The finding that "self-consistency and accuracy are orthogonal" is significant — accurate models do not necessarily produce faithful explanations.
The paper reveals a practical tension: DPO can improve LIME-based consistency without improving LIG-based consistency, indicating that "faithful explanation" is itself a multi-dimensional concept.
PSCB as a large-scale resource holds long-term value for the interpretability community.

Limitations & Future Work¶

Evaluation is limited to multiple-choice QA; applicability to open-ended generation tasks remains unknown.
Both LIME and LIG have inherent limitations; more advanced attribution methods may yield different conclusions.
Self-consistency remains a proxy for faithfulness and does not equate to true interpretability of the decision process.
Future work may extend to larger models and broader task types.

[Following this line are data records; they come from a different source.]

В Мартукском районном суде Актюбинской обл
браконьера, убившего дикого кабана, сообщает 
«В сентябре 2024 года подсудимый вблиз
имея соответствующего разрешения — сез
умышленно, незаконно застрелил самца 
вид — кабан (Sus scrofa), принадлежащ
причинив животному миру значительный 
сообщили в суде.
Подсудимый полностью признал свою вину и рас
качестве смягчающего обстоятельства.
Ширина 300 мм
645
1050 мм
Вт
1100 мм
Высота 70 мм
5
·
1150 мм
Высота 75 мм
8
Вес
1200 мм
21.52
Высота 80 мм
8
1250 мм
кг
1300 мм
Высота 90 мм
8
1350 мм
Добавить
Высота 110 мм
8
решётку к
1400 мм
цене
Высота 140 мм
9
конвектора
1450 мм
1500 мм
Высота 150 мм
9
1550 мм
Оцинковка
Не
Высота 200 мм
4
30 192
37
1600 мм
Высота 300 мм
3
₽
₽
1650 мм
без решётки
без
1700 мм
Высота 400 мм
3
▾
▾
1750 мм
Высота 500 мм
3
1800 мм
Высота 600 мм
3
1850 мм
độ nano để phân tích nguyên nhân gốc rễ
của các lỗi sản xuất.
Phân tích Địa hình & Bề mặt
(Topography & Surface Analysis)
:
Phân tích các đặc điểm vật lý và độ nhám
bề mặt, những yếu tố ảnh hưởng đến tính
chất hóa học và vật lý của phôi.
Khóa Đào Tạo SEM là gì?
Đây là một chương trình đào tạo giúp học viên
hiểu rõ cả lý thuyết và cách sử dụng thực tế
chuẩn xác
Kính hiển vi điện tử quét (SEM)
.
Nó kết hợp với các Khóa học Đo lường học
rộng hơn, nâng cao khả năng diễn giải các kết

vs. CC-SHAP: Scales evaluation from 100 samples to 85K and, for the first time, demonstrates an improvement methodology.
vs. Counterfactual Intervention Methods: Replaces expensive counterfactual testing with attribution vector comparison, substantially reducing cost.
vs. RLHF: Extends preference learning from "human preferences" to "attribution consistency preferences," representing a new dimension of alignment.

Rating¶

Novelty: ⭐⭐⭐⭐⭐ Attribution-preference DPO optimization is an entirely new direction.
Experimental Thoroughness: ⭐⭐⭐⭐ Large-scale benchmark, cross-domain generalization, DPO vs. SFT comparison.
Writing Quality: ⭐⭐⭐⭐ Formally rigorous with clear experimental design.
Value: ⭐⭐⭐⭐⭐ Far-reaching implications for LLM interpretability and trustworthy AI.